Task prompt => Please output every record below exactly as written, leaving out any pictures.

Material shown =>
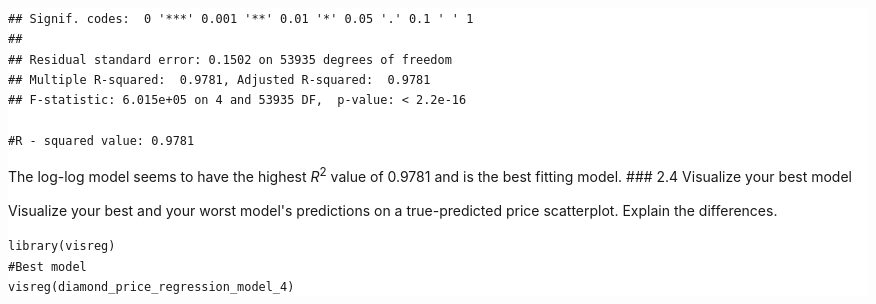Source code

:     ## Signif. codes:  0 '***' 0.001 '**' 0.01 '*' 0.05 '.' 0.1 ' ' 1
    ## 
    ## Residual standard error: 0.1502 on 53935 degrees of freedom
    ## Multiple R-squared:  0.9781, Adjusted R-squared:  0.9781 
    ## F-statistic: 6.015e+05 on 4 and 53935 DF,  p-value: < 2.2e-16

    #R - squared value: 0.9781

The log-log model seems to have the highest *R*<sup>2</sup> value of
0.9781 and is the best fitting model. \#\#\# 2.4 Visualize your best
model

Visualize your best and your worst model's predictions on a
true-predicted price scatterplot. Explain the differences.

    library(visreg)
    #Best model 
    visreg(diamond_price_regression_model_4)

Solution =>
Source code

:     ## Signif. codes:  0 '***' 0.001 '**' 0.01 '*' 0.05 '.' 0.1 ' ' 1
    ## 
    ## Residual standard error: 0.1502 on 53935 degrees of freedom
    ## Multiple R-squared:  0.9781, Adjusted R-squared:  0.9781 
    ## F-statistic: 6.015e+05 on 4 and 53935 DF,  p-value: < 2.2e-16

    #R - squared value: 0.9781

The log-log model seems to have the highest *R*<sup>2</sup> value of
0.9781 and is the best fitting model. \#\#\# 2.4 Visualize your best
model

Visualize your best and your worst model's predictions on a
true-predicted price scatterplot. Explain the differences.

    library(visreg)
    #Best model 
    visreg(diamond_price_regression_model_4)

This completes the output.